BAGUIO CITY – The Board of Directors of the Benguet Electric Cooperative (BENECO) passed a resolution appealing to the Regional Development Council (RDC) in the Cordillera to demand from the National Water Resources Board (NWRB) and the Department of Energy (DOE) through the National Commission on Indigenous Peoples (NCIP) and the Office of the President’s Presidential Management Staff (PMS) to recognize, respect and protect the rights of the indigenous cultural communities and indigenous peoples (ICCs-IPs) in their issuances of water rights, service contracts and other types of permits involving the use and development of the natural resources within the ancestral domains or ancestral lands of the people of the Cordillera.
BENECO Board Resolution No. 2018-116 stated that electric cooperatives (ECs) like BENECO can more effectively undertake their mandated function of providing reliable and affordable power to all the member-owner-consumers not only in Benguet and |Baguio City, but in all component units of the Cordillera pursuant to the constitutional goal of the national economy of a more equitable distribution of opportunities, income and wealth if the counter productive and indiscriminate NWRB and DOE issuances of water rights, service contracts, and other permits to large profit-oriented business corporations were stopped through the intervention of the RDC-CAR.

++++++

## Written task 1
Copy everything from "BENECO Board Resolution" down to "of the RDC-CAR." in the article on the BENECO board resolution, word for word.
## Written task 2
Sum up the article on the BENECO board resolution in two sentences.

## Given material

++++++

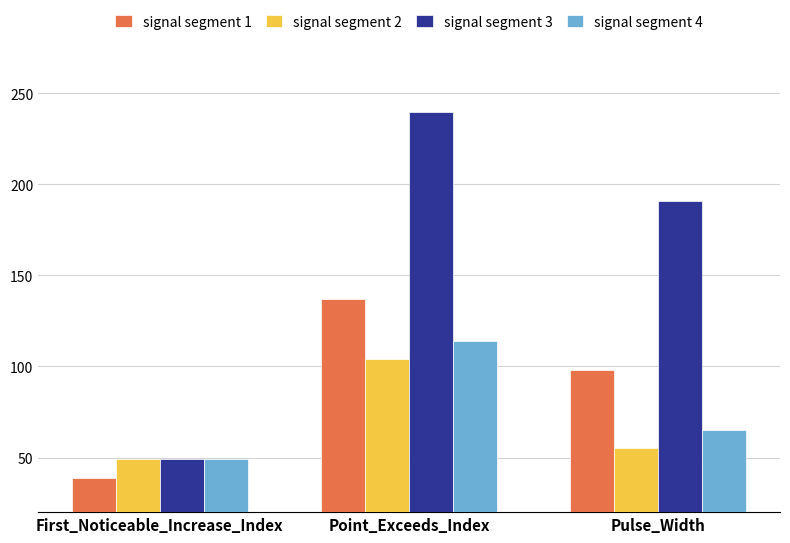

What is the value of the signal segment 2 bar at the 2nd from the left?

104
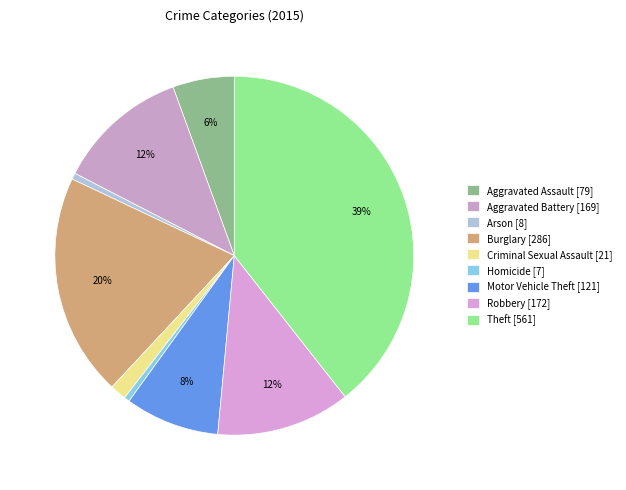

Count the number of slices in the pie.

9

++++++

## Answer 1
BENECO Board Resolution No. 2018-116 stated that electric cooperatives (ECs) like BENECO can more effectively undertake their mandated function of providing reliable and affordable power to all the member-owner-consumers not only in Benguet and |Baguio City, but in all component units of the Cordillera pursuant to the constitutional goal of the national economy of a more equitable distribution of opportunities, income and wealth if the counter productive and indiscriminate NWRB and DOE issuances of water rights, service contracts, and other permits to large profit-oriented business corporations were stopped through the intervention of the RDC-CAR.

## Answer 2
The BENECO Board of Directors passed a resolution asking the Regional Development Council in the Cordillera to demand, through the NCIP and the Office of the President's Presidential Management Staff, that the NWRB and DOE recognize, respect and protect the rights of indigenous cultural communities and indigenous peoples when issuing water rights, service contracts and other permits for natural resources within the ancestral domains or ancestral lands of the Cordillera. Resolution No. 2018-116 stated that electric cooperatives like BENECO could better provide reliable and affordable power in Benguet, Baguio City and all component units of the Cordillera if the RDC-CAR stepped in to stop the NWRB and DOE from indiscriminately issuing such water rights, contracts and permits to large profit-oriented business corporations.